USA Today/Gallup General Election Poll, conducted March 14th-15th, 2008
- Barack Obama 49%
- John McCain 47%
- Hillary Clinton 51%
- John McCain 46%
Gallup surveyed 685 “likely” voters across the nation from Friday through Sunday. The margin of error on each result is +/- 4 percentage points.
March 18th, 2008 at 10:22 am
This is the good news out of the poll, which is indeed good news.
The bad news, though, is that even with these numbers, McCain still loses to Obama by 2 and to Clinton by 5. How can this be?
The problem is people are practically just as favorably disposed toward Obama as they are to McCain. For comparison, at this point in the 2004 election season, John Kerry held a 28% favorability rating (CBS News, 3/10-14/04) compared to Obama’s 62%. In fact, the highest favorability rating Kerry ever garnered during the campaign was somewhere around 41-49%, depending on which pollster you read at the time.

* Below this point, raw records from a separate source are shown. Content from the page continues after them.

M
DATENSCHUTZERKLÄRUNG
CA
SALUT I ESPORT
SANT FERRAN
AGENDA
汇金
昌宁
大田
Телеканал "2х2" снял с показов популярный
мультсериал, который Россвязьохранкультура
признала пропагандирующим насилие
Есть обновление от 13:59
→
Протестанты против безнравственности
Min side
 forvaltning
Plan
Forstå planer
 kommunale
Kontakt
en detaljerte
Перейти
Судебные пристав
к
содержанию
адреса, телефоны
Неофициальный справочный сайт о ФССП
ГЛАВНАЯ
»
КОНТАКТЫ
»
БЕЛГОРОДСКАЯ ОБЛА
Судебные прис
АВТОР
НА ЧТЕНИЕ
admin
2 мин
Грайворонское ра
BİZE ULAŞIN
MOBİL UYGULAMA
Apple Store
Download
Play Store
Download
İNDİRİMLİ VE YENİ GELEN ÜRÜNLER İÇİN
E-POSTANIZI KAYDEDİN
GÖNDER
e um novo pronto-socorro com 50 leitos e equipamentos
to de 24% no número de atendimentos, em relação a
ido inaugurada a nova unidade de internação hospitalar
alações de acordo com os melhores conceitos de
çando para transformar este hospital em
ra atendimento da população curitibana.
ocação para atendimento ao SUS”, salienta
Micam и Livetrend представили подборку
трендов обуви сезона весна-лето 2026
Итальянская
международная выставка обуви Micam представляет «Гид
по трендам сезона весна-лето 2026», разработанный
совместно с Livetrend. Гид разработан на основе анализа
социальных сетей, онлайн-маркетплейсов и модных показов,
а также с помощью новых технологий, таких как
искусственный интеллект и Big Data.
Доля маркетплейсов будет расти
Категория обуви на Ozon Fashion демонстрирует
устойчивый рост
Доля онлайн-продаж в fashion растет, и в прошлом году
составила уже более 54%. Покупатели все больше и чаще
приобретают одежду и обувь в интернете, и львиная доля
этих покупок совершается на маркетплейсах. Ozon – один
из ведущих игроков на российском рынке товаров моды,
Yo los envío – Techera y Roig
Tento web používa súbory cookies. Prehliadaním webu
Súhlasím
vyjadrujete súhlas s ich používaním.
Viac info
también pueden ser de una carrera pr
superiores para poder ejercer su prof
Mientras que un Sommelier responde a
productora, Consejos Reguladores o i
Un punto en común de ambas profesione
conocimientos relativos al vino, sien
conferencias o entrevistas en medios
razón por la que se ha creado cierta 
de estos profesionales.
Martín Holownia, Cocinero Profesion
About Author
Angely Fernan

Obviously, when you have three candidates all over 50%, you’ve got a relatively large sub-segment of the population that is okay with any of them. Even more so if it’s a McCain-Obama matchup.
I’m not saying this to disparage McCain at all - I am glad his favorables are this high and it gives us a great position of strength to campaign from. I’m just saying we’ve still got a hard slog ahead of us.
March 18th, 2008 at 10:23 am
Kavon, sorry for the double posting… my internet connection’s been acting up over here. You can delete one of them - my apologies!